# Flotow Martha: German vs Italian



## SixFootScowl (Oct 17, 2011)

I think with Martha that Flotow wrote the opera in German, then did an Italian and even English version, if not others. Note, I understand the English version with Victoria de Los Angeles is not Flotow's translation, but a bastardized translation that plays more like a G&S opera than Flotow IMO.

Anyway, they seem to be significantly different, which may explain why I don't like the Italian version on CD, But I recently bought an aria set of Doris Soffel who sings a piece from the Italian version of Martha (Marta in Italian). Help me out here. I have the Doris Soffel aria, and think it is Nancy's aria (though very unrecognisable but for some musical similarities). Please tell me if I am right. Here is Soffel with the Italian and Fassbaender with the German for your comparison purposes. If I am wrong, please, if you have the time, find the correct corresponding aria in the German set so I can "set" my mind at ease.

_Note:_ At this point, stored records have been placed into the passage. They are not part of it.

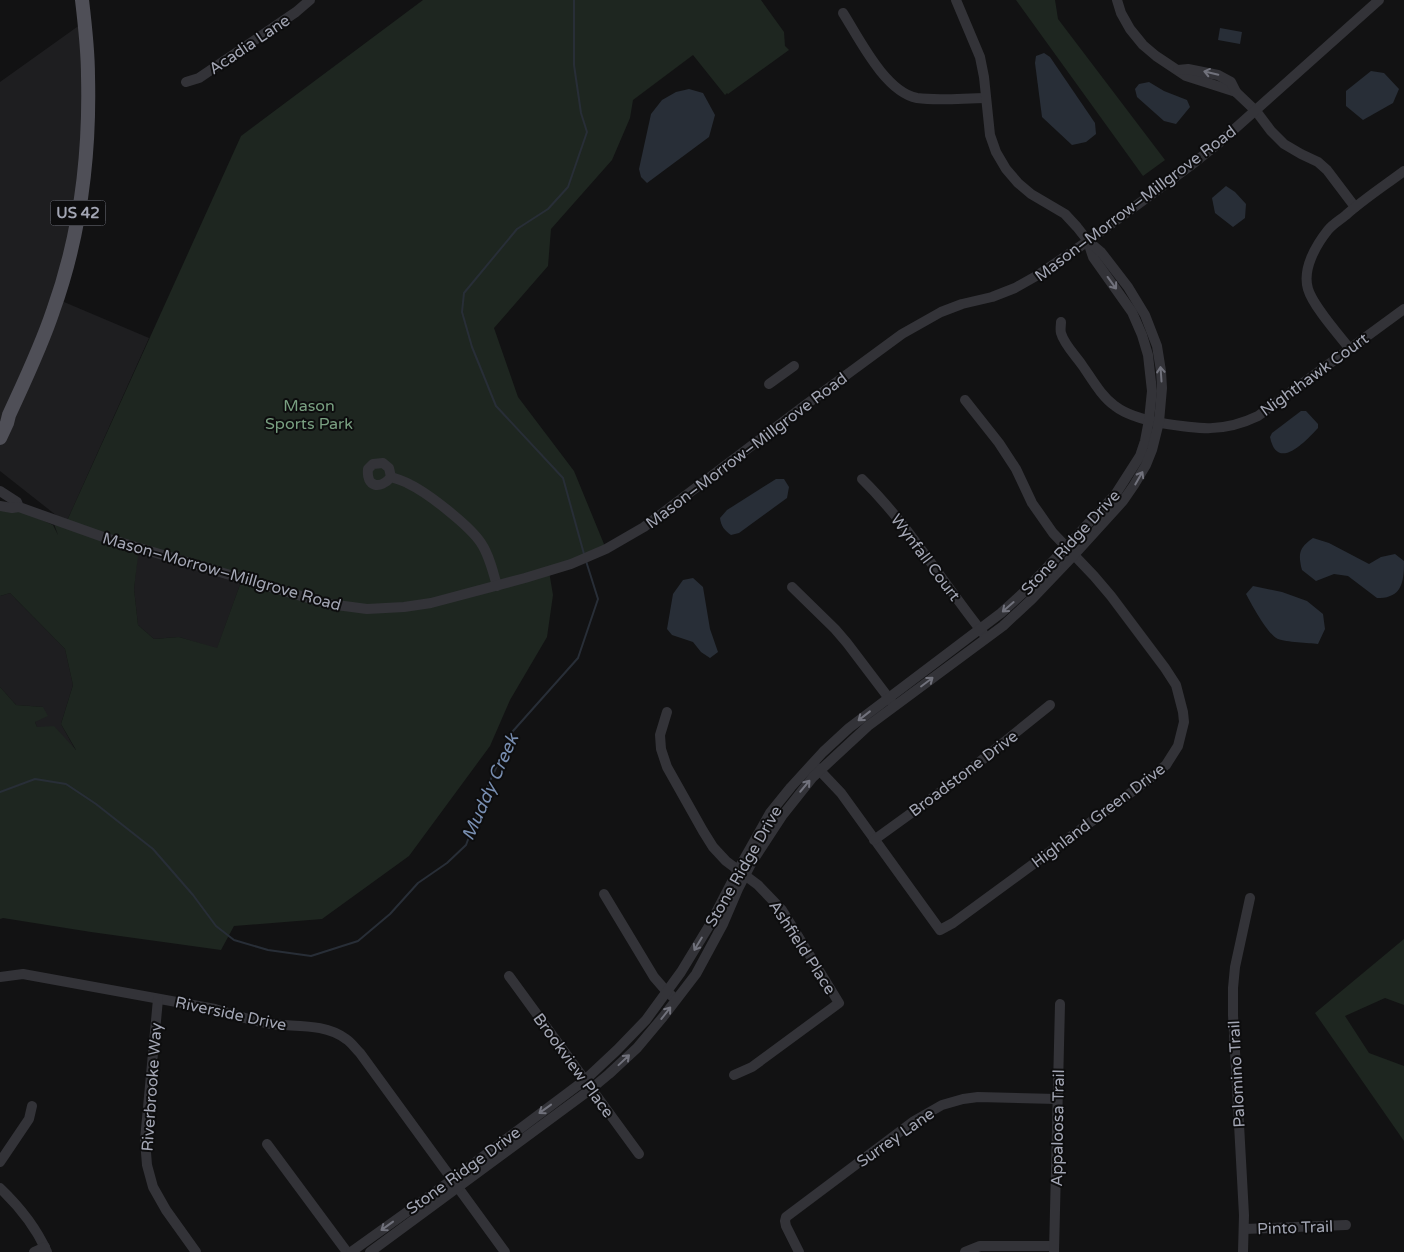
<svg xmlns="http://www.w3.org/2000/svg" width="1404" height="1252" viewBox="0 0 1404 1252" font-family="'Varela Round',sans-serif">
<rect width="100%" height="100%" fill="#121213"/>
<g fill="#1e1e20">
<path d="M84,22L87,144L57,299L149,338L66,523L0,471V82Z"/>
<path d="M138,548L242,579L217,649L179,637L154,639L138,625L134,589Z"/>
<path d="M10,593L65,649L73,685L61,724L77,753L37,727L35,722L43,707L16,705L0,687V596Z"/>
</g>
<g fill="#1e2620" fill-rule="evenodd">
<path d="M423,0H761L784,32L785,46L789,50L728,94L727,93L725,95L693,55L633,100L630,118L612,160L551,229L548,266L494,328L518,397L574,471L606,549L549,571L553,595L547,637L510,700L490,746L409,856L322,919L234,926L221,950L91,932L3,918L0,919V687L16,705L43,707L48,716L35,722L37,727L54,726L76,750L61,724L73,685L65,649L10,593L0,596V509L19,510L53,525L58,535L54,524L66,523L241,136ZM139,548L242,579L217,648L179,637L154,639L138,625L134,589Z"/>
<path d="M1016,0H1055L1058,19L1165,160L1143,176Z"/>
<path d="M1404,939V1005L1385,998L1345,1016L1369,1053L1404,1066V1141L1315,1013Z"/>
</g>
<g fill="#282e37">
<path d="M1220,28L1242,32L1240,44L1218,40Z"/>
<path d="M1044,53L1050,57L1095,123L1096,134L1086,142L1072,145L1042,117L1035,63L1036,56Z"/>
<path d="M1371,71L1384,73L1399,89L1393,103L1363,120L1346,106V91Z"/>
<path d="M1149,82L1164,91L1187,100L1190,107L1176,124L1164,121L1137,97L1135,89L1139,84Z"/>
<path d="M689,89L703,93L715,115L709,137L647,183L641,177L639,169L651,114L662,100L676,92Z"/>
<path d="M1226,186L1235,192L1246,204L1245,218L1233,227L1215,213L1212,198Z"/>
<path d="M1301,411H1306L1318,424V428C1305,442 1277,472 1270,437L1272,433Z"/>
<path d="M776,479H784L789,487L787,498L739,533L731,535C724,530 721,526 720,518L727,510Z"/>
<path d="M1313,538L1329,543L1369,564L1381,557L1395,554L1404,561C1404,573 1404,592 1390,596C1386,598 1381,598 1377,598L1348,576L1334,574L1316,581L1302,570C1298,553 1299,548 1313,538Z"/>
<path d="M693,578L703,587L710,629L718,652L710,658L701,652L693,642L672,635L667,629L673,594L683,580Z"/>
<path d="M1253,586L1282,592L1307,601L1323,614L1325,629L1318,644C1309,643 1286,642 1278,639C1268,635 1252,605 1246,594Z"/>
</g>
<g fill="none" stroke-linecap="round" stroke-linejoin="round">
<g stroke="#282e37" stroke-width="2">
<path d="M574,0V65L581,113L587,132L568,187L548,209L517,229L464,293L462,312L472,347L496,406L563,478L584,554"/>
<path d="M0,792L35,779L66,784L96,804L153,849L193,895L216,926L234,940L268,950L311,956L358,941L390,914L418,883L447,863L466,845L490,781L513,731L578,658L598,599L586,561"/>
</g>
<g stroke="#333338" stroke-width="10">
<path d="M1117,0L1121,13L1130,29L1143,45L1156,56L1186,76L1236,92"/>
<path d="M843,13C859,38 885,92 917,98C939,101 964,98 986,98"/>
<path d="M1178,70L1188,69L1218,75L1231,82L1236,92L1256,111L1271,131L1284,144L1301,154L1318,162L1327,170L1355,207"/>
<path d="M186,82L199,78L296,12L310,0"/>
<path d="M1061,322C1061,325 1060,330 1061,333C1064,344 1075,355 1082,365C1092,379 1101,396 1115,406C1128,416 1145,420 1161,423C1198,429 1223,433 1258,416L1404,309"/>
<path d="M1350,349C1338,334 1313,306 1308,289C1302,269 1316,245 1328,230C1333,224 1340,220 1346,215C1364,199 1384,186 1404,171"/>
<path d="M769,384L794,366"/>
<path d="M391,477C380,490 366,487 368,469L373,464L383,463L389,468L391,477C397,479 404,481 409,484C428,493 470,526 481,543C489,555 493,571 497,586"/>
<path d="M862,479C909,525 942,582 983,633"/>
<path d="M0,491L17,502L19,507"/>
<path d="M0,506L12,508L19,507L106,538L287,592L329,604L367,609L404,607L431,603L525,578L571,564L606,549L644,527L804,406L902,334L941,312L962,304L992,297L1015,288L1038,275L1088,241L1190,166L1220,142L1379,0"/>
<path d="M792,587L835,629L847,643L891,701"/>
<path d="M667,712L660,735L661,749L667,767L703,831L713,847L726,861L758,885L782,910L839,1003L752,1067L734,1075"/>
<path d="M815,766L823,774L841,793L940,930L953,923L1148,780L1166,765L1178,746L1184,722L1183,712L1176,685L1165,668L1111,596L1094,576L1053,533L1032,503L1016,469L999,443L965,400"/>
<path d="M874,840L957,780L1050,705"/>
<path d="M604,894L654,977L667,992L672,996"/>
<path d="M509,976L639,1154"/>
<path d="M0,977L23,974L215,1009C234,1015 252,1021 271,1024C296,1027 325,1023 346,1039C351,1042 355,1048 360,1053L505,1252"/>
<path d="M158,999L145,1140L147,1165L153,1187L166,1210L196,1252"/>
<path d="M267,1144L347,1252"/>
<path d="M0,1162L29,1119L32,1106"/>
<path d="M0,1188C20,1207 36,1227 47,1252"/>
<path d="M1244,1229L1346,1225"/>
<path d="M34,1252L45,1247"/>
<path d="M351,1252L453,1179L585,1080L617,1050L646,1020L681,972L709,926L738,870L770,813L791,787L823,752L849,728L1001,613L1024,592L1115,495L1140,456L1145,441L1149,420L1152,391L1148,355L1142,335L1132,312L1093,257L1088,242"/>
<path d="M370,1252L591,1089L609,1074L637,1048L663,1017L696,974L723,924L738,889L752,862L782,816L813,777L868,726L1003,626L1032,599L1074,555L1123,501L1134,485L1146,465L1152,450L1159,422L1162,388L1161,371L1157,346L1145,315L1128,287L1101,252L1088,241L1077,227L1065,214L1031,194L1018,183L1006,169L996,152L990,135L984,77L980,57L956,0"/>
<path d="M799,1252L786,1226L785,1221L786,1217L914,1121L942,1105L963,1099L978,1097L1057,1099"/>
<path d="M965,1252L980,1246H1054"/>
<path d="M1054,1252L1060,1004"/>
<path d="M1243,1252L1244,1215L1233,1015V988L1235,967L1250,898"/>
</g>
<path stroke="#4f4f57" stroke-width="14" d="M0,438L7,423L9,415C25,380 41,347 53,311C80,236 90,155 88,76C88,50 85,25 82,0"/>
</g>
<defs><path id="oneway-shaft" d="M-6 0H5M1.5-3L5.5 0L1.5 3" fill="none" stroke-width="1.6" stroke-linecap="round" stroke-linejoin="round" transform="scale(1.25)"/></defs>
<g stroke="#71727c">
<use href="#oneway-shaft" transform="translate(1211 73) rotate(-167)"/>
<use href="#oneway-shaft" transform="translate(1112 283) rotate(54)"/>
<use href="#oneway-shaft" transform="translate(1161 374) rotate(-94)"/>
<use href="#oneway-shaft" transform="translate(1139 478) rotate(-60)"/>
<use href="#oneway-shaft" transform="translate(1008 607) rotate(139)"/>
<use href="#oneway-shaft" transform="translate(927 682) rotate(-37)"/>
<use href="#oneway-shaft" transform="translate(864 716) rotate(142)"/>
<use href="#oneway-shaft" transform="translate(805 786) rotate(-50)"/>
<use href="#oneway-shaft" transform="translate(698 944) rotate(121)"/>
<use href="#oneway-shaft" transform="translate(666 1013) rotate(-52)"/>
<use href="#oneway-shaft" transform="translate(624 1060) rotate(-43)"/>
<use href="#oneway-shaft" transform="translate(545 1109) rotate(144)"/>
<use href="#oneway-shaft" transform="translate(387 1226) rotate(144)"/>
</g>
<g text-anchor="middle" stroke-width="4" stroke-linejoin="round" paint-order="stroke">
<rect fill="#0d0d0e" stroke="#767882" stroke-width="1" x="50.5" y="200.5" width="55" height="25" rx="4"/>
<g font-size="15" font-weight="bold" fill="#a3a6b4">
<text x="78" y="218">US 42</text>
</g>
<g font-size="16" fill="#a3a6b4" stroke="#0d0d0e">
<text transform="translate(249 44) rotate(-34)" y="6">Acadia Lane</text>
<text transform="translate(1135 203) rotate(-37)" y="6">Mason–Morrow–Millgrove Road</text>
<text transform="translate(1314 374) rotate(-36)" y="6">Nighthawk Court</text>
<text transform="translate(746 450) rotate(-37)" y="6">Mason–Morrow–Millgrove Road</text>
<text transform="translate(1070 542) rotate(-47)" y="6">Stone Ridge Drive</text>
<text transform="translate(926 557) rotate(53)" y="6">Wynfall Court</text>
<text transform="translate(222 571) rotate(16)" y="6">Mason–Morrow–Millgrove Road</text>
<text transform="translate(963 773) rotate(-37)" y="6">Broadstone Drive</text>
<text transform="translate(1098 815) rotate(-37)" y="6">Highland Green Drive</text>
<text transform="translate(743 866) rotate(-60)" y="6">Stone Ridge Drive</text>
<text transform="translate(803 947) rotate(57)" y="6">Ashfield Place</text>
<text transform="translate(231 1013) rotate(12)" y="6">Riverside Drive</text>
<text transform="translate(574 1065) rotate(54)" y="6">Brookview Place</text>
<text transform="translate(1236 1074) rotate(-93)" y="6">Palomino Trail</text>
<text transform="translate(151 1087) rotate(-86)" y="6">Riverbrooke Way</text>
<text transform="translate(1057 1128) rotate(-89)" y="6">Appaloosa Trail</text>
<text transform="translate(895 1137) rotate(-35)" y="6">Surrey Lane</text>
<text transform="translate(463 1170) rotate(-36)" y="6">Stone Ridge Drive</text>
<text transform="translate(1295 1227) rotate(-2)" y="6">Pinto Trail</text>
</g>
<g font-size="16" fill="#79a081" stroke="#0d0d0e">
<text x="309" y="411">Mason<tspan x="309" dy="18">Sports Park</tspan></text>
</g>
<g font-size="18" font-style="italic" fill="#788eb1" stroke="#0d0d0e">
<text transform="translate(490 787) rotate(-66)" y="6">Muddy Creek</text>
</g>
</g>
</svg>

Another thing so long as I have your attention: Why does Doris Soffel's voice remind me of Sonia Prina? I think because there is a quality or edge to the voice that they share.

Good old German Martha:





Unfamiliar Italian Marta:


----------



## SixFootScowl (Oct 17, 2011)

Whelp, I guess Martha is as obscure an opera as they say it is, or of little interest. Also, it may be that nobody really can answer my question. No matter. I will appreciate Doris Soffel in both the Italian aria from Martha but moreso in the Martha opera on disk.


----------